The social networking sector may have been all the rage earlier this year, but investors are starting to become a little bit more antisocial. Social networking companies have fallen some 25.6% over the past month. While this is only marginally worse than the S&P 500’s (SPY) 18.7% drop, it does bring the sector’s overall performance below breakeven.
Some popular social networking companies include:
- Google Inc. (GOOG)
- LinkedIn Corporation (LNKD)
- QuePasa Corporation (QPSA)
- Renren Inc. (RENN)
- SINA Corporation (SINA)
- United Online Inc. (UNTD)
Investors Seek Out Profitable Blue Chips
With recent IPOs like LinkedIn and Groupon Inc. (GRPN) now trading near their 52-week lows, down 36% and 41% respectively, it seems that the market has soured toward many non-profitable Internet stocks. Instead, many investors are seeking out safe-haven investments, while others are waiting for upcoming high-profile IPOs like that of Facebook.

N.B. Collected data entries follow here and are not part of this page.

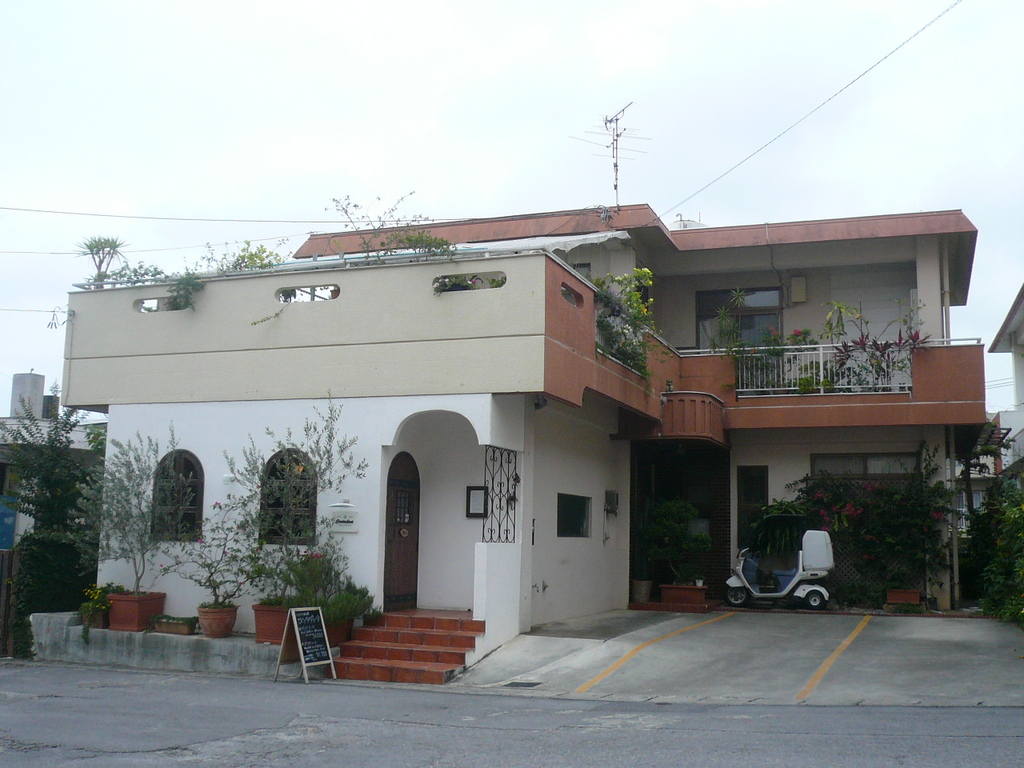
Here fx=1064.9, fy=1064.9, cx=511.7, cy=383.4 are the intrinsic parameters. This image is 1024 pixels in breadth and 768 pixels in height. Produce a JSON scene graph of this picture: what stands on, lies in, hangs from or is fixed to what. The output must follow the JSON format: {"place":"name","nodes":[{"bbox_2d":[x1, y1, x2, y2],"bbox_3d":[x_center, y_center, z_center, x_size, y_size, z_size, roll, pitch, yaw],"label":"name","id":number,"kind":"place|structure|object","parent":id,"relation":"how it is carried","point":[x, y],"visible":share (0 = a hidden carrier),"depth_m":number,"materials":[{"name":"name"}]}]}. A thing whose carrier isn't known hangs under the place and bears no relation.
{"place":"outdoors","nodes":[
{"label":"outdoors","id":0,"kind":"place"},
{"bbox_2d":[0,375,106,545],"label":"neighbouring building","id":1,"kind":"structure","parent":0,"point":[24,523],"depth_m":23.19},
{"bbox_2d":[0,493,17,550],"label":"blue sign","id":2,"kind":"object","parent":1,"relation":"attached to","point":[9,528],"visible":0.67,"depth_m":18.74,"materials":[{"name":"blue"}]},
{"bbox_2d":[10,371,45,418],"bbox_3d":[-12.536,0.544,27.525,0.819,1.699,0.779,0,-7,5],"label":"water tank","id":3,"kind":"object","parent":1,"relation":"on","point":[41,377],"visible":0.7,"depth_m":27.21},
{"bbox_2d":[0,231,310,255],"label":"power line","id":4,"kind":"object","parent":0,"point":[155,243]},
{"bbox_2d":[31,611,290,676],"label":"low wall","id":5,"kind":"structure","parent":0,"point":[227,644],"depth_m":12.70,"materials":[{"name":"grey concrete"}]},
{"bbox_2d":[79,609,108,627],"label":"flower pot","id":6,"kind":"object","parent":5,"relation":"in","point":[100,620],"visible":0.54,"depth_m":13.52,"materials":[{"name":"ceramic"}]},
{"bbox_2d":[79,583,112,624],"bbox_3d":[-5.268,2.828,13.558,0.552,0.500,0.567,-2,-8,21],"label":"flowering plant","id":7,"kind":"object","parent":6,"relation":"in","point":[98,592],"visible":0.72,"depth_m":13.45,"materials":[{"name":"plant"}]},
{"bbox_2d":[106,591,165,631],"bbox_3d":[-4.708,2.837,13.226,0.668,0.408,0.596,-2,-8,21],"label":"terracotta planter","id":8,"kind":"object","parent":5,"relation":"in","point":[143,607],"visible":0.81,"depth_m":13.00,"materials":[{"name":"red ceramic"}]},
{"bbox_2d":[95,425,172,597],"bbox_3d":[-4.891,1.634,13.808,1.324,2.190,1.319,-4,-9,32],"label":"olive tree","id":9,"kind":"object","parent":8,"relation":"in","point":[138,493],"visible":0.96,"depth_m":13.73,"materials":[{"name":"green plant"}]},
{"bbox_2d":[151,614,198,634],"bbox_3d":[-4.090,2.939,12.942,0.717,0.201,0.357,-2,-8,21],"label":"planter box","id":10,"kind":"object","parent":5,"relation":"in","point":[164,622],"visible":0.94,"depth_m":12.81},
{"bbox_2d":[197,603,237,638],"bbox_3d":[-3.496,2.826,12.653,0.494,0.350,0.490,-2,-8,21],"label":"terracotta pot","id":11,"kind":"object","parent":5,"relation":"in","point":[219,633],"visible":0.85,"depth_m":12.49,"materials":[{"name":"ceramic"}]},
{"bbox_2d":[161,497,260,607],"bbox_3d":[-3.509,2.029,12.722,1.213,1.304,1.133,-4,-9,32],"label":"flowering shrub","id":12,"kind":"object","parent":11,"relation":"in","point":[210,573],"visible":0.96,"depth_m":12.66,"materials":[{"name":"plant"}]},
{"bbox_2d":[252,602,290,643],"bbox_3d":[-2.689,2.797,12.377,0.599,0.416,0.577,-2,-8,21],"label":"terracotta pot","id":13,"kind":"object","parent":5,"relation":"in","point":[259,627],"visible":0.63,"depth_m":12.17,"materials":[{"name":"red ceramic"}]},
{"bbox_2d":[233,397,367,597],"bbox_3d":[-2.620,1.387,12.746,1.575,2.451,1.516,-5,-9,37],"label":"olive tree","id":14,"kind":"object","parent":13,"relation":"in","point":[329,463],"visible":0.86,"depth_m":12.64,"materials":[{"name":"green plant"}]},
{"bbox_2d":[323,616,353,646],"bbox_3d":[-2.065,2.839,12.140,0.482,0.327,0.481,-2,-8,21],"label":"flower pot","id":15,"kind":"object","parent":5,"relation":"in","point":[340,629],"visible":0.49,"depth_m":11.98,"materials":[{"name":"ceramic"}]},
{"bbox_2d":[273,544,374,619],"bbox_3d":[-2.189,2.290,12.239,1.125,0.887,1.056,-2,-8,21],"label":"shrub","id":16,"kind":"object","parent":15,"relation":"in","point":[365,592],"visible":0.71,"depth_m":12.10,"materials":[{"name":"green plant"}]},
{"bbox_2d":[0,662,1023,767],"label":"road","id":17,"kind":"structure","parent":0,"point":[172,766],"materials":[{"name":"grey asphalt"}]},
{"bbox_2d":[275,605,336,682],"bbox_3d":[-2.220,2.805,11.475,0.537,0.792,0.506,-6,-10,40],"label":"chalkboard sign","id":18,"kind":"object","parent":17,"relation":"on","point":[297,635],"visible":0.99,"depth_m":11.47,"materials":[{"name":"black wood"}]},
{"bbox_2d":[330,607,483,683],"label":"brick steps","id":19,"kind":"structure","parent":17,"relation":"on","point":[448,620],"depth_m":12.09,"materials":[{"name":"red"}]},
{"bbox_2d":[1,0,1023,411],"label":"sky","id":20,"kind":"structure","parent":0,"point":[391,5],"materials":[{"name":"white"}]},
{"bbox_2d":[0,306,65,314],"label":"power line","id":21,"kind":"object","parent":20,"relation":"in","point":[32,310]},
{"bbox_2d":[58,198,990,647],"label":"house","id":22,"kind":"structure","parent":0,"point":[204,409],"depth_m":15.16,"materials":[{"name":"paint"}]},
{"bbox_2d":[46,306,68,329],"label":"cable connectors","id":23,"kind":"object","parent":22,"relation":"attached to","point":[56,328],"visible":0.93,"depth_m":15.99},
{"bbox_2d":[76,235,127,281],"bbox_3d":[-6.255,-1.781,16.236,0.923,0.999,0.923,-2,-8,21],"label":"palm tree","id":24,"kind":"object","parent":22,"relation":"on","point":[109,244],"visible":0.83,"depth_m":16.21,"materials":[{"name":"green plant"}]},
{"bbox_2d":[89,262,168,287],"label":"plant","id":25,"kind":"object","parent":22,"relation":"on","point":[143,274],"visible":0.6,"depth_m":15.09,"materials":[{"name":"green plant"}]},
{"bbox_2d":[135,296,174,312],"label":"wall opening","id":26,"kind":"object","parent":22,"relation":"in","point":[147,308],"visible":0.33,"depth_m":14.26,"materials":[{"name":"beige paint"}]},
{"bbox_2d":[151,449,203,541],"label":"arched window","id":27,"kind":"structure","parent":22,"relation":"in","point":[189,508],"depth_m":14.18,"materials":[{"name":"brown wood"}]},
{"bbox_2d":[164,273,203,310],"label":"hanging plant","id":28,"kind":"object","parent":22,"relation":"on","point":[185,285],"visible":0.63,"depth_m":14.15,"materials":[{"name":"green plant"}]},
{"bbox_2d":[0,206,396,226],"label":"power line","id":29,"kind":"object","parent":22,"relation":"attached to","point":[81,214],"visible":0.97,"depth_m":19.89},
{"bbox_2d":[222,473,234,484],"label":"wall lamp","id":30,"kind":"object","parent":22,"relation":"attached to","point":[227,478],"visible":0.94,"depth_m":13.42,"materials":[{"name":"white"}]},
{"bbox_2d":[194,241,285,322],"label":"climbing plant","id":31,"kind":"object","parent":22,"relation":"on","point":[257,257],"visible":0.56,"depth_m":14.41,"materials":[{"name":"green plant"}]},
{"bbox_2d":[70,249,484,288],"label":"roof railing","id":32,"kind":"object","parent":22,"relation":"attached to","point":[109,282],"visible":0.4,"depth_m":13.54,"materials":[{"name":"metal"}]},
{"bbox_2d":[259,447,317,544],"bbox_3d":[-2.825,1.393,13.542,0.987,1.515,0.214,-2,-8,21],"label":"arched window","id":33,"kind":"structure","parent":22,"relation":"in","point":[274,504],"depth_m":13.55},
{"bbox_2d":[276,284,339,302],"bbox_3d":[-2.542,-1.072,13.296,0.915,0.296,0.266,-2,-8,21],"label":"wall opening","id":34,"kind":"object","parent":22,"relation":"in","point":[331,291],"visible":0.45,"depth_m":13.26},
{"bbox_2d":[327,502,358,532],"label":"sign","id":35,"kind":"object","parent":22,"relation":"attached to","point":[342,510],"visible":0.98,"depth_m":12.90,"materials":[{"name":"white"}]},
{"bbox_2d":[329,194,451,259],"bbox_3d":[-1.595,-1.906,14.101,1.721,1.196,1.465,-4,-9,35],"label":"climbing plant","id":36,"kind":"object","parent":22,"relation":"on","point":[367,246],"visible":0.62,"depth_m":14.07,"materials":[{"name":"green plant"}]},
{"bbox_2d":[383,450,419,610],"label":"wooden door","id":37,"kind":"structure","parent":22,"relation":"in","point":[395,495],"depth_m":14.29,"materials":[{"name":"brown wood"}]},
{"bbox_2d":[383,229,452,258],"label":"shrub","id":38,"kind":"object","parent":22,"relation":"on","point":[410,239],"visible":0.55,"depth_m":13.97,"materials":[{"name":"green plant"}]},
{"bbox_2d":[432,272,506,292],"bbox_3d":[-0.530,-1.162,12.770,1.048,0.330,0.486,-2,-8,21],"label":"window opening","id":39,"kind":"object","parent":22,"relation":"in","point":[454,285],"visible":0.35,"depth_m":12.72,"materials":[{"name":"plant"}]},
{"bbox_2d":[465,485,487,517],"bbox_3d":[-0.454,1.554,13.875,0.314,0.456,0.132,-2,-8,21],"label":"notice board","id":40,"kind":"object","parent":22,"relation":"attached to","point":[469,493],"visible":0.91,"depth_m":13.86,"materials":[{"name":"black"}]},
{"bbox_2d":[482,445,519,543],"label":"grille","id":41,"kind":"object","parent":22,"relation":"attached to","point":[507,478],"visible":0.92,"depth_m":13.13,"materials":[{"name":"black metal"}]},
{"bbox_2d":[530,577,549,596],"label":"water tap","id":42,"kind":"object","parent":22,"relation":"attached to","point":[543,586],"visible":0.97,"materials":[{"name":"silver metal"}]},
{"bbox_2d":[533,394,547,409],"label":"security camera","id":43,"kind":"object","parent":22,"relation":"attached to","point":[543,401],"visible":0.81,"depth_m":12.94,"materials":[{"name":"black"}]},
{"bbox_2d":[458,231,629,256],"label":"awning","id":44,"kind":"object","parent":22,"relation":"attached to","point":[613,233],"visible":0.24,"depth_m":15.51,"materials":[{"name":"white fabric"}]},
{"bbox_2d":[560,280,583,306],"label":"wall opening","id":45,"kind":"object","parent":22,"relation":"in","point":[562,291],"visible":0.42,"depth_m":13.00,"materials":[{"name":"brown paint"}]},
{"bbox_2d":[557,493,591,538],"bbox_3d":[0.864,1.935,15.717,0.137,0.768,1.265,-2,-8,21],"label":"window","id":46,"kind":"structure","parent":22,"relation":"in","point":[579,525],"depth_m":15.78,"materials":[{"name":"black glass"}]},
{"bbox_2d":[574,101,646,210],"bbox_3d":[1.752,-3.702,18.475,1.272,2.429,1.317,6,-9,-35],"label":"antenna","id":47,"kind":"object","parent":22,"relation":"on","point":[615,188],"visible":0.85,"depth_m":18.58,"materials":[{"name":"black metal"}]},
{"bbox_2d":[604,490,618,514],"bbox_3d":[1.593,1.922,17.133,0.197,0.399,0.352,-2,-8,21],"label":"electric meter","id":48,"kind":"object","parent":22,"relation":"attached to","point":[613,495],"visible":0.98,"depth_m":17.06,"materials":[{"name":"grey"}]},
{"bbox_2d":[592,268,659,382],"bbox_3d":[1.526,-0.760,15.409,1.268,1.803,1.885,-2,-8,21],"label":"climbing plant","id":49,"kind":"object","parent":22,"relation":"on","point":[605,295],"visible":0.61,"depth_m":15.31,"materials":[{"name":"green plant"}]},
{"bbox_2d":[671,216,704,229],"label":"water tank","id":50,"kind":"object","parent":22,"relation":"on","point":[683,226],"visible":0.18,"depth_m":20.35,"materials":[{"name":"white"}]},
{"bbox_2d":[659,391,725,443],"bbox_3d":[2.848,0.549,16.989,1.090,0.729,1.463,-2,-8,21],"label":"balcony","id":51,"kind":"structure","parent":22,"relation":"attached to","point":[666,414],"depth_m":16.54,"materials":[{"name":"brown paint"}]},
{"bbox_2d":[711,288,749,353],"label":"plant","id":52,"kind":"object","parent":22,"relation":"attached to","point":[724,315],"visible":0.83,"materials":[{"name":"green plant"}]},
{"bbox_2d":[696,287,781,348],"bbox_3d":[4.122,-0.926,19.287,1.594,1.830,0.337,-2,-8,21],"label":"window","id":53,"kind":"structure","parent":22,"relation":"in","point":[715,293],"depth_m":19.32,"materials":[{"name":"glass"}]},
{"bbox_2d":[736,464,768,549],"bbox_3d":[4.014,2.560,17.593,0.649,2.339,0.200,-2,-8,21],"label":"door","id":54,"kind":"structure","parent":22,"relation":"in","point":[753,498],"depth_m":17.67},
{"bbox_2d":[789,275,806,303],"bbox_3d":[5.014,-1.633,18.677,0.307,0.536,0.248,-2,-8,21],"label":"wall box","id":55,"kind":"object","parent":22,"relation":"attached to","point":[798,280],"visible":0.96,"depth_m":18.58,"materials":[{"name":"beige"}]},
{"bbox_2d":[654,0,962,222],"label":"power line","id":56,"kind":"object","parent":22,"relation":"attached to","point":[916,33],"visible":0.96,"depth_m":15.72,"materials":[{"name":"plastic"}]},
{"bbox_2d":[733,341,912,395],"bbox_3d":[4.916,-0.254,17.149,2.737,0.924,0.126,-2,-8,21],"label":"balcony railing","id":57,"kind":"object","parent":22,"relation":"attached to","point":[821,351],"visible":0.55,"depth_m":17.19,"materials":[{"name":"white metal"}]},
{"bbox_2d":[718,326,814,391],"bbox_3d":[4.167,-0.300,17.217,1.772,1.181,1.077,-2,-8,21],"label":"flowering plant","id":58,"kind":"object","parent":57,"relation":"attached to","point":[774,351],"visible":0.67,"depth_m":17.11,"materials":[{"name":"green plant"}]},
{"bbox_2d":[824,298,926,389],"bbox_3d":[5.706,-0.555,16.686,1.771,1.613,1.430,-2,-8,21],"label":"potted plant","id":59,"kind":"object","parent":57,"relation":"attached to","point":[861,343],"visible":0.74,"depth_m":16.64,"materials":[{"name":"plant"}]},
{"bbox_2d":[811,452,918,478],"bbox_3d":[5.566,1.390,16.818,1.641,0.706,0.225,-2,-8,21],"label":"window","id":60,"kind":"structure","parent":22,"relation":"in","point":[832,461],"depth_m":16.82,"materials":[{"name":"glass"}]},
{"bbox_2d":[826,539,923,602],"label":"lattice fence","id":61,"kind":"object","parent":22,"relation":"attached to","point":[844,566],"visible":0.31,"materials":[{"name":"brown wood"}]},
{"bbox_2d":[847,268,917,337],"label":"shutter","id":62,"kind":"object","parent":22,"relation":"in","point":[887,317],"visible":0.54,"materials":[{"name":"grey metal"}]},
{"bbox_2d":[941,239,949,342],"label":"drainpipe","id":63,"kind":"object","parent":22,"relation":"attached to","point":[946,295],"visible":0.56,"depth_m":17.70,"materials":[{"name":"metal"}]},
{"bbox_2d":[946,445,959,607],"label":"drainpipe","id":64,"kind":"object","parent":22,"relation":"attached to","point":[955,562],"visible":0.76,"depth_m":16.56,"materials":[{"name":"metal"}]},
{"bbox_2d":[446,606,1023,708],"label":"driveway","id":65,"kind":"structure","parent":0,"point":[768,620],"materials":[{"name":"grey concrete"}]},
{"bbox_2d":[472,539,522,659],"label":"wall","id":66,"kind":"structure","parent":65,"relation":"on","point":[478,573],"depth_m":12.30,"materials":[{"name":"white paint"}]},
{"bbox_2d":[502,680,542,687],"bbox_3d":[0.097,2.978,10.487,0.392,0.037,0.395,-2,-8,21],"label":"drain grate","id":67,"kind":"object","parent":65,"relation":"in","point":[520,683],"visible":0.88,"depth_m":10.47,"materials":[{"name":"metal"}]},
{"bbox_2d":[575,610,730,693],"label":"parking line","id":68,"kind":"object","parent":65,"relation":"on","point":[590,683],"visible":0.95,"depth_m":12.00,"materials":[{"name":"yellow paint"}]},
{"bbox_2d":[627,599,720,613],"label":"entrance step","id":69,"kind":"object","parent":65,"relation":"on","point":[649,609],"visible":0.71,"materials":[{"name":"brown tile"}]},
{"bbox_2d":[659,583,707,608],"bbox_3d":[2.704,3.360,16.800,0.782,0.331,0.507,-2,-8,21],"label":"planter","id":70,"kind":"object","parent":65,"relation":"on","point":[700,599],"visible":0.92,"depth_m":16.62,"materials":[{"name":"ceramic"}]},
{"bbox_2d":[640,499,709,585],"bbox_3d":[2.630,2.557,17.103,1.176,1.369,1.065,-6,-10,40],"label":"potted shrub","id":71,"kind":"object","parent":70,"relation":"in","point":[685,515],"visible":0.97,"depth_m":16.91,"materials":[{"name":"green plant"}]},
{"bbox_2d":[724,518,834,610],"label":"scooter","id":72,"kind":"object","parent":65,"relation":"on","point":[738,584],"visible":0.94,"depth_m":16.05,"materials":[{"name":"white plastic"}]},
{"bbox_2d":[798,614,869,699],"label":"parking line","id":73,"kind":"object","parent":65,"relation":"on","point":[851,637],"visible":0.95,"depth_m":11.35,"materials":[{"name":"yellow paint"}]},
{"bbox_2d":[885,588,921,607],"bbox_3d":[5.969,3.277,16.187,0.557,0.272,0.372,-2,-8,21],"label":"planter box","id":74,"kind":"object","parent":65,"relation":"on","point":[914,596],"visible":0.89,"depth_m":16.05,"materials":[{"name":"brown ceramic"}]},
{"bbox_2d":[749,500,806,558],"bbox_3d":[4.191,2.328,16.570,1.072,0.950,1.061,-2,-8,21],"label":"plant","id":75,"kind":"object","parent":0,"point":[779,508],"visible":0.75,"depth_m":16.37,"materials":[{"name":"green plant"}]},
{"bbox_2d":[987,282,1023,481],"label":"neighbouring house","id":76,"kind":"structure","parent":0,"point":[1016,317],"depth_m":23.22,"materials":[{"name":"white paint"}]},
{"label":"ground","id":77,"kind":"structure","parent":0},
{"bbox_2d":[0,547,18,657],"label":"wooden fence","id":78,"kind":"object","parent":77,"relation":"on","point":[3,556],"visible":0.76,"depth_m":14.77,"materials":[{"name":"brown wood"}]},
{"bbox_2d":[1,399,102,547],"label":"tree","id":79,"kind":"object","parent":77,"relation":"on","point":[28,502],"visible":0.73,"depth_m":16.24,"materials":[{"name":"green plant"}]},
{"bbox_2d":[12,531,95,657],"bbox_3d":[-6.300,2.918,14.897,1.146,1.755,1.403,-2,-8,21],"label":"hedge","id":80,"kind":"object","parent":77,"relation":"on","point":[49,569],"visible":0.57,"depth_m":14.56,"materials":[{"name":"green plant"}]},
{"bbox_2d":[632,579,651,603],"bbox_3d":[2.137,3.442,17.676,0.425,0.380,0.428,-2,-8,21],"label":"flower pot","id":81,"kind":"object","parent":77,"relation":"on","point":[643,592],"visible":0.92,"depth_m":17.54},
{"bbox_2d":[789,455,952,604],"bbox_3d":[5.689,2.295,17.046,2.975,2.572,1.526,-2,-8,21],"label":"bougainvillea","id":82,"kind":"object","parent":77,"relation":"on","point":[893,493],"visible":0.78,"depth_m":16.74,"materials":[{"name":"plant"}]},
{"bbox_2d":[972,478,1023,623],"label":"shrub","id":83,"kind":"object","parent":77,"relation":"on","point":[991,605],"visible":0.84,"depth_m":15.49,"materials":[{"name":"green plant"}]}
]}

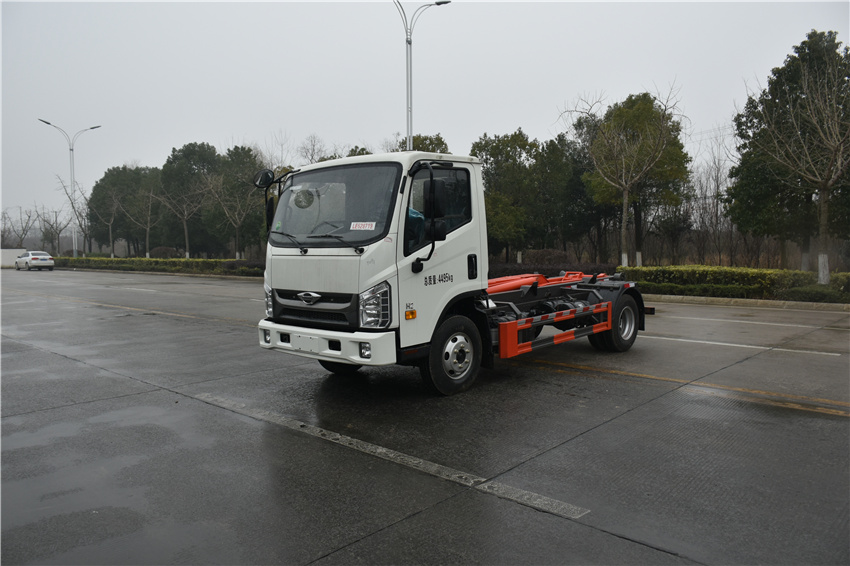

Social networking itself may also become a saturated industry. The barriers to entry for those looking to make a Facebook clone are virtually nil. For instance, phpFox can be purchased for under $100 and enable almost anyone to set up a social networking website. Meanwhile, larger players are making it increasingly difficult to attract long-term members.
Finally, many social networking websites are finding it very difficult to monetize their properties. With the exception of Facebook and some Chinese competitors, very few social media websites have been able to generate a consistent income. This is especially true in the case of LinkedIn, which may require a booming jobs market in order to turn a profit.
Technicals Point Toward a Bearish Future
While fundamentals have always been a struggle in social networking, technical indicators seemed to point toward a bullish future. Internet investments have been all the rage in the venture capital industry (despite net losses), while many IPOs surged sharply higher during their first days of trading. Unfortunately, the tide is now turning.
Earlier this week, companies like LinkedIn and Groupon both fell sharply despite an overall market rally, which is a clear bearish signal. These declines have also led the sector to break several key long-term moving averages, which are used by market technicians to set price floors and breakout points for daily trading.
In the end, these stocks may start to go the way of Netflix Inc. (NFLX). That is, once investors begin to see the problems the selling may be difficult to stem for awhile. Long-term investors may therefore want to re-evaluate their positions in this sector before it’s too late, while those looking to bottom fish can look for cheap call options to play any future upside.
Disclosure: I have no positions in any stocks mentioned, and no plans to initiate any positions within the next 72 hours.